Latihan Singkat 1 ->
Tentukan apakah setiap pernyataan berikut sesuai dengan teks tentang pola outbox. Jawab ya atau tidak untuk masing-masing, lalu kutip kata-kata penentunya persis dari teks.
(a) Global ordering untuk semua outbox row diperlukan agar sistem tetap scalable.
(b) Query yang memakai guard per aggregate lebih mahal.
(c) Dalam CDC outbox, Debezium connector membaca perubahan database log.
Latihan Singkat 2 ->
Kutip dengan persis bagian teks tentang pola outbox yang diawali kata-kata berisi "Maka outbox publisher" dan diakhiri "punya dependency semantic.".
Latihan Singkat 3 ->
Tuliskan lanjutan teks tentang pola outbox mulai dari kalimat terakhirnya.

Teks Bacaan ->
________

Maka outbox publisher sebaiknya tidak menerbitkan QuoteAccepted sebelum event sebelumnya untuk aggregate yang sama jika event itu punya dependency semantic.

Namun global ordering semua outbox row tidak perlu dan tidak scalable.

Practical rule:

  • maintain order per aggregate,
  • gunakan partition key aggregate,
  • consumer validasi aggregateVersion jika projection membutuhkan sequence,
  • jangan desain business logic yang butuh total order lintas aggregate.

9.1 Aggregate-Level Publish Guard

Publisher bisa memilih candidate dengan urutan created_at. Tapi kalau satu event aggregate gagal, event berikutnya untuk aggregate yang sama bisa tetap terambil oleh batch lain.

Untuk strict per-aggregate publish order, tambahkan guard:

SELECT oe.*
FROM outbox_event oe
WHERE oe.status IN ('PENDING', 'FAILED')
  AND oe.next_attempt_at <= now()
  AND NOT EXISTS (
    SELECT 1
    FROM outbox_event prior
    WHERE prior.tenant_id = oe.tenant_id
      AND prior.aggregate_type = oe.aggregate_type
      AND prior.aggregate_id = oe.aggregate_id
      AND prior.aggregate_version < oe.aggregate_version
      AND prior.status NOT IN ('PUBLISHED')
  )
ORDER BY oe.created_at
LIMIT :batchSize;

Trade-off: query lebih mahal. Gunakan hanya jika ordering ketat per aggregate diperlukan.

Alternatif: consumer dapat buffer/detect missing version. Lebih kompleks di consumer.


10. CDC Outbox Dengan Debezium

Polling publisher bukan satu-satunya pilihan. Alternatif yang sering dipakai adalah CDC outbox:

  1. service menulis outbox row ke PostgreSQL,
  2. Debezium connector membaca perubahan database log,
  3. Debezium Outbox Event Router mengubah row menjadi Kafka event,
  4. event masuk topic sesuai route.

________

Baris Data ->
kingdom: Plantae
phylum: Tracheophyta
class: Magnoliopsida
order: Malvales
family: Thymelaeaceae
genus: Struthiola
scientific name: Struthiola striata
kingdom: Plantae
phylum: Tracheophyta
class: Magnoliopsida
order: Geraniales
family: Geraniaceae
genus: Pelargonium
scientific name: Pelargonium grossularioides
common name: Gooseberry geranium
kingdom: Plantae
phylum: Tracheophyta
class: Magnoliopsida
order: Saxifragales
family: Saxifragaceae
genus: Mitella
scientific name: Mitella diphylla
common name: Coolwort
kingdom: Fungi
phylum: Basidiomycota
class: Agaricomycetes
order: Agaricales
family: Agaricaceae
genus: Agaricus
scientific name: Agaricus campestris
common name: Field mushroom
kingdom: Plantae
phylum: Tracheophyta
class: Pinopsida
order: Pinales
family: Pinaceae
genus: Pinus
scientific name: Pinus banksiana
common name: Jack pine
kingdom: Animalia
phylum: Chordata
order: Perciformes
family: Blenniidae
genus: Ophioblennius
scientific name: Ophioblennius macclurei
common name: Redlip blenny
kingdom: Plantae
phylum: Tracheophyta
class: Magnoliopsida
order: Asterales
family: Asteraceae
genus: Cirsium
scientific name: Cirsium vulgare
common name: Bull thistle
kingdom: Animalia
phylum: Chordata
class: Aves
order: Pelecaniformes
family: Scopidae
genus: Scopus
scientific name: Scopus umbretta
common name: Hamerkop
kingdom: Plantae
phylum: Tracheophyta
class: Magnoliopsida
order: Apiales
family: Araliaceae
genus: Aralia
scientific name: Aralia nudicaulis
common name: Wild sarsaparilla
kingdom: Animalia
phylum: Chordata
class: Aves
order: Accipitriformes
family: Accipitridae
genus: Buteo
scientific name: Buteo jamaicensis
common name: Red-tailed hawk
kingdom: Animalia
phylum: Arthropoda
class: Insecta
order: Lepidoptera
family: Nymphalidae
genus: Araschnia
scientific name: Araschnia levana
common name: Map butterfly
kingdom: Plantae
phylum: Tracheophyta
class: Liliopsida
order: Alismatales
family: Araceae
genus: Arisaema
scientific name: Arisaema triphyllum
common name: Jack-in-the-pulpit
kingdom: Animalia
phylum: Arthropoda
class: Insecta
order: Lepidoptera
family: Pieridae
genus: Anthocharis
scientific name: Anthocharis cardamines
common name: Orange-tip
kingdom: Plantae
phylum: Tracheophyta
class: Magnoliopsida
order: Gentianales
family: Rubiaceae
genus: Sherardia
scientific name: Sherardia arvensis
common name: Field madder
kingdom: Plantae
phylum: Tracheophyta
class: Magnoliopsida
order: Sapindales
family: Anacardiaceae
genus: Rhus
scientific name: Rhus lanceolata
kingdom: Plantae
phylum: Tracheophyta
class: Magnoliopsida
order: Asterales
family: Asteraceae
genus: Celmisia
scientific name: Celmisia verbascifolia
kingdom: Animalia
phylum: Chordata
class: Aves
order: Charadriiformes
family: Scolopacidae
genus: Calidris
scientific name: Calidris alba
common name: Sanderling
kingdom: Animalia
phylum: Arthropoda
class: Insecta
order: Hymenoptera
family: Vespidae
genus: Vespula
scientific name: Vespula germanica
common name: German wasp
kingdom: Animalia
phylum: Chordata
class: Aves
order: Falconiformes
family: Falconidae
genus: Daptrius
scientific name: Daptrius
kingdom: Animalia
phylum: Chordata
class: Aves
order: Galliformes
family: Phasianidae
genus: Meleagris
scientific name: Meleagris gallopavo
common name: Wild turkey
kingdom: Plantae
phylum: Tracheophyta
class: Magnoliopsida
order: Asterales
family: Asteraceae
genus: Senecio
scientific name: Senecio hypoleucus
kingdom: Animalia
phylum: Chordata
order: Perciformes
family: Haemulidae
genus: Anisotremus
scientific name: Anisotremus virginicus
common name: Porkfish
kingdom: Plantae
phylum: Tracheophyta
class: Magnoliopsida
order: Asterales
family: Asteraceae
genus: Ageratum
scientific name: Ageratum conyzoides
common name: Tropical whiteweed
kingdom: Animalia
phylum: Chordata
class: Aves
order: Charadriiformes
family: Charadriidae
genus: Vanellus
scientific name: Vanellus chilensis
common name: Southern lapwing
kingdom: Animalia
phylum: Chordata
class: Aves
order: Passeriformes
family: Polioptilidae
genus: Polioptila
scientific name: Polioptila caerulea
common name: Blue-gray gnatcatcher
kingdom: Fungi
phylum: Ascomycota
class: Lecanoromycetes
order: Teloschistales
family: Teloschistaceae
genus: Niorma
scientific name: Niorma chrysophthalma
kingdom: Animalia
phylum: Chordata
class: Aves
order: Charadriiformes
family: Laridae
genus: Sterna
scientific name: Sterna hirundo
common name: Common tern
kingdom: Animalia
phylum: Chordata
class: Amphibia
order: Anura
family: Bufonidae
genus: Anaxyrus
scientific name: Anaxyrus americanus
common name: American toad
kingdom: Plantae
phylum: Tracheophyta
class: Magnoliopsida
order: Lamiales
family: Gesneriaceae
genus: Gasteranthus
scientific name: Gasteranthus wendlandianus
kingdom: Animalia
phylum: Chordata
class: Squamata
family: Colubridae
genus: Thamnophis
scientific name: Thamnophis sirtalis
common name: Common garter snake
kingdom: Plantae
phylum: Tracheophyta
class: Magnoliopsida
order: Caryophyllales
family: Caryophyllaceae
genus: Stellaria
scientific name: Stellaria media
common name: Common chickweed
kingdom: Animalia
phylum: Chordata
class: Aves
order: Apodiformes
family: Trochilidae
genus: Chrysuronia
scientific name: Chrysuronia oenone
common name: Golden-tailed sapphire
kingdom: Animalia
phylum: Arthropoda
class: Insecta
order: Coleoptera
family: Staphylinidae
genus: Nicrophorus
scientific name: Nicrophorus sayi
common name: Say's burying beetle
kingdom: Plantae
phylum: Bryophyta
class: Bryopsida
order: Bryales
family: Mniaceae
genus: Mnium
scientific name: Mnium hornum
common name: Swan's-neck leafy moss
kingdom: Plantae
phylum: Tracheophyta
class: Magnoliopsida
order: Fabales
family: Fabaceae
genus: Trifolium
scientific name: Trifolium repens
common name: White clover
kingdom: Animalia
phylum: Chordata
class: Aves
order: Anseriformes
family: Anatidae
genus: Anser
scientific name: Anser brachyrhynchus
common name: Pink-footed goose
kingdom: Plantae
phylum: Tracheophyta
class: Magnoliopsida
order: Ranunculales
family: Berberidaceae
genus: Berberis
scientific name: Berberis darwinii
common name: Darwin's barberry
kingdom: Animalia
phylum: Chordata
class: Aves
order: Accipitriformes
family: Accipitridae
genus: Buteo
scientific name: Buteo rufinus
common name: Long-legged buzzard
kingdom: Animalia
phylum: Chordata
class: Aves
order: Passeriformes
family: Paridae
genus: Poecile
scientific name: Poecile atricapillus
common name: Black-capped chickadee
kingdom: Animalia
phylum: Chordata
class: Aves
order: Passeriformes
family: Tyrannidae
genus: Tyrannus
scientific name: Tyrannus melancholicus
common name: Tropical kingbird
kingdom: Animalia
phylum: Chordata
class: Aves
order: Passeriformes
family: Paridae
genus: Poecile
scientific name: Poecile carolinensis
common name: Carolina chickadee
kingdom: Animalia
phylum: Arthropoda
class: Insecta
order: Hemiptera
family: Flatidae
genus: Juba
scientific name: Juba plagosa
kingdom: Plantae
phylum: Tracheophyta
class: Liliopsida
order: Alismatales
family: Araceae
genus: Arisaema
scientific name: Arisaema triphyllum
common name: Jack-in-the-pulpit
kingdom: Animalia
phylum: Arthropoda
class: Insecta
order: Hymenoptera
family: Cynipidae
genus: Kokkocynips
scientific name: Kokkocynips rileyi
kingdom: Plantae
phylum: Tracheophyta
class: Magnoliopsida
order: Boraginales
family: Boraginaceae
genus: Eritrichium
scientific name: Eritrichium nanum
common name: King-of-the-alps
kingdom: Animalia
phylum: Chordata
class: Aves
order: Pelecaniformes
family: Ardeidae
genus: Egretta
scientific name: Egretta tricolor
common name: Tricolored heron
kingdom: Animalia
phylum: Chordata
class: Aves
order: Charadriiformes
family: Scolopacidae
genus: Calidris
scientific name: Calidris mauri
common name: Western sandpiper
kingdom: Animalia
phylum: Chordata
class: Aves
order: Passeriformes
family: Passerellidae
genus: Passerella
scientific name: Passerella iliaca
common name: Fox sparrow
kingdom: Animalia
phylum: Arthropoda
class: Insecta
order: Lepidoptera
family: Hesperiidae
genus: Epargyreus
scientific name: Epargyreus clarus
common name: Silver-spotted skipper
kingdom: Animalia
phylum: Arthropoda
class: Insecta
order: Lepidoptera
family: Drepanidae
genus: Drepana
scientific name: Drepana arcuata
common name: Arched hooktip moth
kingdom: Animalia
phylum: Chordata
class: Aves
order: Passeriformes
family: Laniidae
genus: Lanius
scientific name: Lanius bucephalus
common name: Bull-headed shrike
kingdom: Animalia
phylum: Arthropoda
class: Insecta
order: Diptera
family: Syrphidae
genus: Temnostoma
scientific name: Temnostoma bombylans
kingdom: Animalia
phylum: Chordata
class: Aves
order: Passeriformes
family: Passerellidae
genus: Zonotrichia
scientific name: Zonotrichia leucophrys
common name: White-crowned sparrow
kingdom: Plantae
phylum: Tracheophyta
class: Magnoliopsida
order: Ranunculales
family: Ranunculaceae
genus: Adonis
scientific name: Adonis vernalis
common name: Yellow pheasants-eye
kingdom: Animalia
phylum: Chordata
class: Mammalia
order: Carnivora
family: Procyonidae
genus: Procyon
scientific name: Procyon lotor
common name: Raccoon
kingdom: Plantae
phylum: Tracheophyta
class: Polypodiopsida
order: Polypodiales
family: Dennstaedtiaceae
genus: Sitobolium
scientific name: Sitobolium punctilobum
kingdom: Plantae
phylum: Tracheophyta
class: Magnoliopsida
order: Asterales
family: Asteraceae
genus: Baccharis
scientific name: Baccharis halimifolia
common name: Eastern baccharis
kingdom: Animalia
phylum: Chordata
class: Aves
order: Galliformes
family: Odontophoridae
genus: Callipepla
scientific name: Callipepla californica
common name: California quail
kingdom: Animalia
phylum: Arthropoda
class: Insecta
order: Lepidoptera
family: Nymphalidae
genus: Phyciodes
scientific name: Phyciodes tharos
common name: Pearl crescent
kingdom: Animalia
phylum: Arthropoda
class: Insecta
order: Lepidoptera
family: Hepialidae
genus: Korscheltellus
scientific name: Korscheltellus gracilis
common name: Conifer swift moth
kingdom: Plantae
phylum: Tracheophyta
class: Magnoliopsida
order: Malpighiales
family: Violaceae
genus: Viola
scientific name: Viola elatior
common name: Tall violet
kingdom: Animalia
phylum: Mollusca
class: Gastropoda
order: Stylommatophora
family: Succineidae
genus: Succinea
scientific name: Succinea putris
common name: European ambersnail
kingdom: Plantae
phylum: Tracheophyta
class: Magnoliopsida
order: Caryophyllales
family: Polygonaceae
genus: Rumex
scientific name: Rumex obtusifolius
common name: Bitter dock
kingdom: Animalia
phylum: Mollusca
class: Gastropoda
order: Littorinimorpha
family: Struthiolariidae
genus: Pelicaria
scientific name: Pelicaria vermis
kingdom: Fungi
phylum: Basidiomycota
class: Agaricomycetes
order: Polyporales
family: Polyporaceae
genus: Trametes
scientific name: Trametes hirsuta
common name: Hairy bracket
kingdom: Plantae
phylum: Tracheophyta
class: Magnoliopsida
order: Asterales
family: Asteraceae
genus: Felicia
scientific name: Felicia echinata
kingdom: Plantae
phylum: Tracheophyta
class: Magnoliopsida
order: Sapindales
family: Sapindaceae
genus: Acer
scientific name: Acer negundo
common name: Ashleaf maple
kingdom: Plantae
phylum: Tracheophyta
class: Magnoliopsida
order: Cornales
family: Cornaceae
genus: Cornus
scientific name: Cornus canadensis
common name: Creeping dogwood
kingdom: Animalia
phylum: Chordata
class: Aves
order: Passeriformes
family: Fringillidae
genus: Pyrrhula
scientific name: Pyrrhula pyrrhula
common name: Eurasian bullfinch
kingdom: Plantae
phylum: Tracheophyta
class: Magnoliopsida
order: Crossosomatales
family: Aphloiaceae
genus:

________

Hasil 1 ->
(a) Tidak: "Namun global ordering semua outbox row tidak perlu dan tidak scalable."
(b) Ya: "Trade-off: query lebih mahal."
(c) Ya: "Debezium connector membaca perubahan database log"

Hasil 2 ->
Maka outbox publisher sebaiknya tidak menerbitkan QuoteAccepted sebelum event sebelumnya untuk aggregate yang sama jika event itu punya dependency semantic.

Hasil 3 ->
Kelebihan:

  • mengurangi custom publisher code,
  • capture perubahan database secara durable,
  • cocok untuk banyak service dengan pola seragam,
  • publish mengikuti database log.

Trade-off:

  • butuh Kafka Connect/Debezium operations,
  • observability pindah sebagian ke connector,
  • routing/transform harus disiplin,
  • local development lebih kompleks,
  • handling publish failure mengikuti operational model connector,
  • schema/payload tetap tanggung jawab domain service.

Dalam CPQ/OMS enterprise, dua pendekatan valid:

ApproachCocok JikaRisiko
Polling PublisherTim ingin kontrol penuh di service JavaCustom code, tuning polling, duplicate publish
Debezium CDC OutboxPlatform Kafka Connect matangOps complexity, connector dependency

Yang tidak valid: publish langsung dari transaction handler tanpa outbox.


11. Outbox Payload Construction

Event factory harus dekat dengan domain/application layer, bukan di publisher.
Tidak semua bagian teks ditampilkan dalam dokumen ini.